#### What is asked:
Please write out the part of the DCN vblank patch reply word for word, starting at "Fri Nov 29 19:20:18" and ending at "a Raven DCN-1.".

#### Document text:
[PATCH 1/2] drm/amd/display: Send vblank and user events at vsartup for DCN

Fri Nov 29 19:20:18 UTC 2019

Hi Leo and others,

sorry for the late reply. I just spent some time looking at your patches
and testing them on a Raven DCN-1.

I looked at how the vstartup line is computed in the dc_bandwidth_calcs
etc., and added some DRM_DEBUG statements to the dm_dcn_crtc_high_irq and
dm_pflip_high_irq handlers to print the scanline at which the handlers get
invoked.

>From my reading and the results my understanding is that VSTARTUP always
fires after end of front-porch in VRR mode, so the dm_dcn_crtc_high_irq
handler will only get invoked in the vsync/back-porch area? This is good
and very important, as otherwise all the vblank and timestamp calculations
would often be wrong (if it ever happened inside front-porch).

#### Collected material:

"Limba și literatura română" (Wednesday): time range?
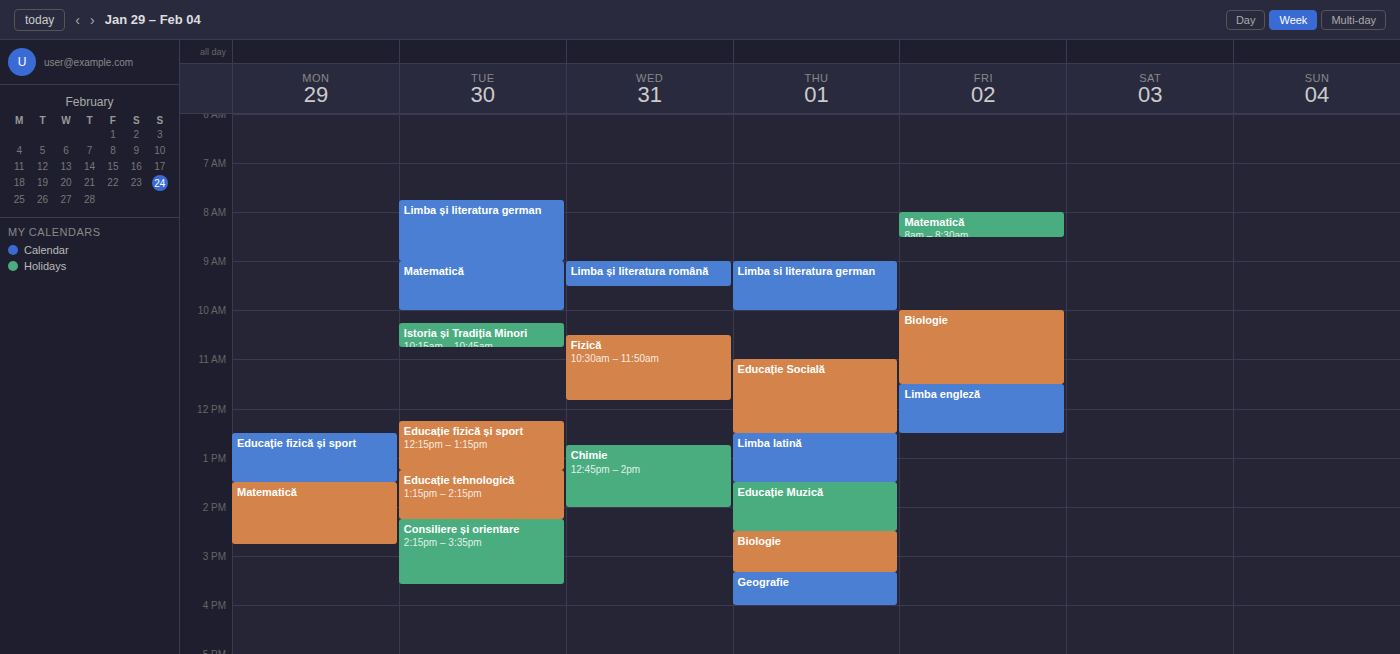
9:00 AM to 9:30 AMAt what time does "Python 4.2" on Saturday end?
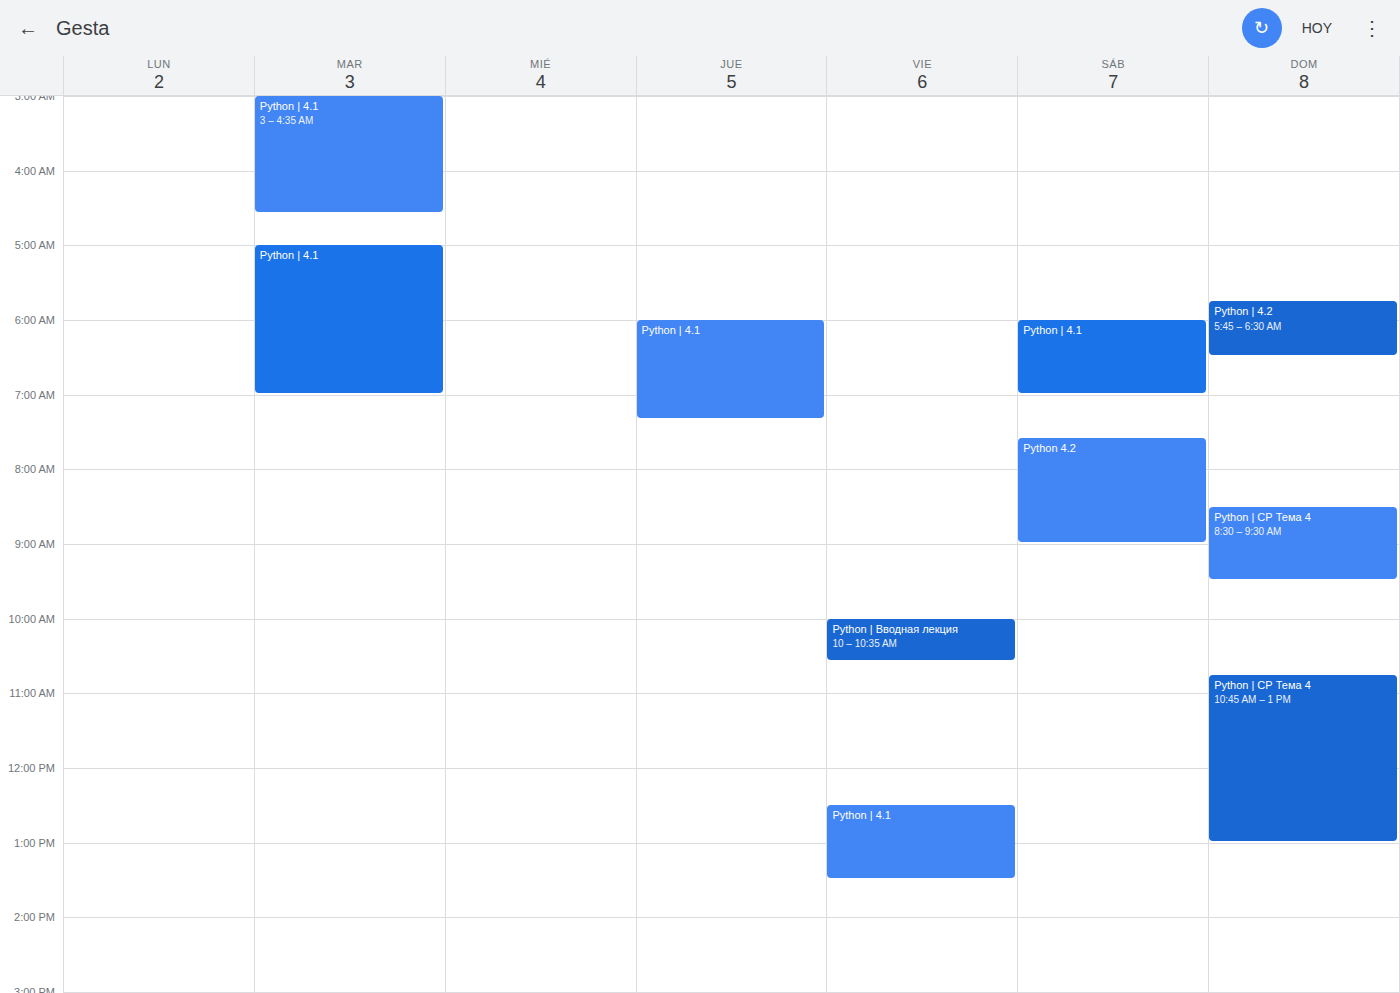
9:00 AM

#### The completed task:
Fri Nov 29 19:20:18 UTC 2019

Hi Leo and others,

sorry for the late reply. I just spent some time looking at your patches
and testing them on a Raven DCN-1.